• PROMPT 1: Arrange the records, from their first line up to and including the line containing "Transcribe the guitar", as a Markdown table with the columns Row and Line: one row per line, numbered in order, with blank lines omitted.

A description of the policies and procedures that the Fund uses to determine how to vote proxies relating to portfolio securities is available without charge, upon request, by calling 1-866-831-7129, and on the Securities and Exchange Commission’s website at http://www.sec.gov.

Availability of Proxy Voting Record

Information regarding how the Fund voted proxies relating to portfolio securities during the most recent 12-month period ended June 30 is available without charge, upon request, by calling 1-866-831-7129, and on the Securities and Exchange Commission’s website at http://www.sec.gov.

Investment Advisory Agreement Approval

The Board of Directors (the “Board”) of the Fund, including the Directors who are not interested persons of the Fund (the “Independent Directors”), at a meeting held on April 11, 2012 (the “Meeting”), approved the continuation of (i) the investment advisory agreement (the “Advisory Agreement”) between the Fund and GW Capital Management, LLC, doing business as Maxim Capital Management, LLC (“MCM”), and (ii) the investment sub-advisory agreement (the “Sub-Advisory Agreement”) between the Fund, MCM and Janus Capital Management LLC (the “Sub-Adviser”).

Pursuant to the Advisory Agreement, MCM acts as investment adviser and, subject to oversight by the Board, directs the investments of the Portfolio in accordance with its investment objective, policies and limitations. MCM also provides, subject to oversight by the Board, the management and administrative services necessary for the operation of the Fund. In addition, the Fund operates under a manager-of-managers structure pursuant to an order issued by the United States Securities and Exchange Commission, which permits MCM to enter into and materially amend the Sub-Advisory Agreement with Board approval but without shareholder approval. Under this structure, MCM is also responsible for monitoring and evaluating the performance of the Sub-Adviser and for recommending the hiring, termination and replacement of the Sub-Adviser to the Board.

• INPUT RECORDS:

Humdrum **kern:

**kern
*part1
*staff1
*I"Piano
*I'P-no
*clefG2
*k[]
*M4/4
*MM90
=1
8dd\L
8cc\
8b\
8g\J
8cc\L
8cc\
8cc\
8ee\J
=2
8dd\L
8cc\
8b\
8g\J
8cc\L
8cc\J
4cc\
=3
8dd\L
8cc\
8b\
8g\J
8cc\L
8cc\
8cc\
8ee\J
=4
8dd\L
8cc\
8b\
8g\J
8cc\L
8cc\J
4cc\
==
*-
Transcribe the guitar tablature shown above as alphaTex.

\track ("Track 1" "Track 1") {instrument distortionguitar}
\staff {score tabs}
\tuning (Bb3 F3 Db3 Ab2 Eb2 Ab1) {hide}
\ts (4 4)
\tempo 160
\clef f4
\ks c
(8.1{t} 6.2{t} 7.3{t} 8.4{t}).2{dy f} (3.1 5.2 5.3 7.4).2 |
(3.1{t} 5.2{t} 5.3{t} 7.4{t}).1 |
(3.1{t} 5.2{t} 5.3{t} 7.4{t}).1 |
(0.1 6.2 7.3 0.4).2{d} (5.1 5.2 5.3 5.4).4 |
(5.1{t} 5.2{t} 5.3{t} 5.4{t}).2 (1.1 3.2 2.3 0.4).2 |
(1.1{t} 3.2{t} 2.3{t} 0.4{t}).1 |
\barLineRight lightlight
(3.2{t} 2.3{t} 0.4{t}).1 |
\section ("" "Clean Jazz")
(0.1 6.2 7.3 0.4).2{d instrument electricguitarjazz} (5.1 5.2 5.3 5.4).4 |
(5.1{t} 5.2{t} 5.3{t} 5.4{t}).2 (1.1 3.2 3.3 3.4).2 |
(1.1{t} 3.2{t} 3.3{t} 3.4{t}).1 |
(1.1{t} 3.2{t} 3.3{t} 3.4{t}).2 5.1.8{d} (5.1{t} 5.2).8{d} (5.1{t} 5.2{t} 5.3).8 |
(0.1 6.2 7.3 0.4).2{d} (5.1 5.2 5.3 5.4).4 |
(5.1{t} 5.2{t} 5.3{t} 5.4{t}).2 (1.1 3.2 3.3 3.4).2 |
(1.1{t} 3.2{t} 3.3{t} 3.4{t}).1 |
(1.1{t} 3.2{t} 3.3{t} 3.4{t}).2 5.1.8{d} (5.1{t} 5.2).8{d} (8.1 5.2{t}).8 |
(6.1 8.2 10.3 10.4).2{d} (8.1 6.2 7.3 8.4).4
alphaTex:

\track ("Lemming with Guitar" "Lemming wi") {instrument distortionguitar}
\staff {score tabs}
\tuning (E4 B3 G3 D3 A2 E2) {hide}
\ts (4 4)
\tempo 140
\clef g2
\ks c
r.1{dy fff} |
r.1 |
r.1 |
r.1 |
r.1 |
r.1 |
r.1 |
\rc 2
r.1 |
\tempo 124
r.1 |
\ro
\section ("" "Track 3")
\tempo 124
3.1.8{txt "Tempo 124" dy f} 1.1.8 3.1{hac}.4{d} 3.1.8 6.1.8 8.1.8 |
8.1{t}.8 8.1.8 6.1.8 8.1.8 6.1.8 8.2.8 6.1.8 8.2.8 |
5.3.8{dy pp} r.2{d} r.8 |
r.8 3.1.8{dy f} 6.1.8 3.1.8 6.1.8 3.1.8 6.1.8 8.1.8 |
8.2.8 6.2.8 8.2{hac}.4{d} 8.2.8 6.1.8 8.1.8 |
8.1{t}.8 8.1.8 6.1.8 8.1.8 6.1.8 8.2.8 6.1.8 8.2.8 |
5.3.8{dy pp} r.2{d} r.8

• PROMPT 2: Pick up the text on the Fund's advisory agreement approval after its final sentence and continue it.

• TASK ANSWER 1:
| Row | Line |
|---|---|
| 1 | Humdrum **kern: |
| 2 | **kern |
| 3 | *part1 |
| 4 | *staff1 |
| 5 | *I"Piano |
| 6 | *I'P-no |
| 7 | *clefG2 |
| 8 | *k[] |
| 9 | *M4/4 |
| 10 | *MM90 |
| 11 | =1 |
| 12 | 8dd\L |
| 13 | 8cc\ |
| 14 | 8b\ |
| 15 | 8g\J |
| 16 | 8cc\L |
| 17 | 8cc\ |
| 18 | 8cc\ |
| 19 | 8ee\J |
| 20 | =2 |
| 21 | 8dd\L |
| 22 | 8cc\ |
| 23 | 8b\ |
| 24 | 8g\J |
| 25 | 8cc\L |
| 26 | 8cc\J |
| 27 | 4cc\ |
| 28 | =3 |
| 29 | 8dd\L |
| 30 | 8cc\ |
| 31 | 8b\ |
| 32 | 8g\J |
| 33 | 8cc\L |
| 34 | 8cc\ |
| 35 | 8cc\ |
| 36 | 8ee\J |
| 37 | =4 |
| 38 | 8dd\L |
| 39 | 8cc\ |
| 40 | 8b\ |
| 41 | 8g\J |
| 42 | 8cc\L |
| 43 | 8cc\J |
| 44 | 4cc\ |
| 45 | == |
| 46 | *- |
| 47 | Transcribe the guitar tablature shown above as alphaTex. |

• TASK ANSWER 2:
Pursuant to the Sub-Advisory Agreement, the Sub-Adviser, subject to general supervision and oversight by MCM and the Board, is responsible for the day-to-day management of the Portfolio, and for making decisions to buy, sell or hold any particular security.

On March 22, 2012, the Independent Directors met separately with independent legal counsel in advance of the Meeting to evaluate information furnished by MCM and the Sub-Adviser in connection with the proposed continuation of the Advisory Agreement and Sub-Advisory Agreement (collectively, the “Agreements”). The Independent


Directors also considered additional information provided in response to their requests made following the March meeting.

In approving the continuation of the Agreements, the Board considered such information as the Board deemed reasonably necessary to evaluate the terms of the Agreements. The Board noted that performance information is provided to the Board on an ongoing basis at regular Board meetings held throughout the year. In its deliberations, the Board did not identify any single factor as being determinative. Rather, the Board’s approvals were based on each Director’s business judgment after consideration of the information as a whole. Individual Directors may have weighed certain factors differently and assigned varying degrees of materiality to information considered by the Board.

Based upon its review of the Agreements and the information provided to it, the Board concluded that the Agreements were fair and reasonable in light of the services performed, fees charged and such other matters as the Directors considered relevant in the exercise of their business judgment. The principal factors and conclusions that formed the basis for the Directors’ determinations to approve the continuation of the Agreements are discussed below.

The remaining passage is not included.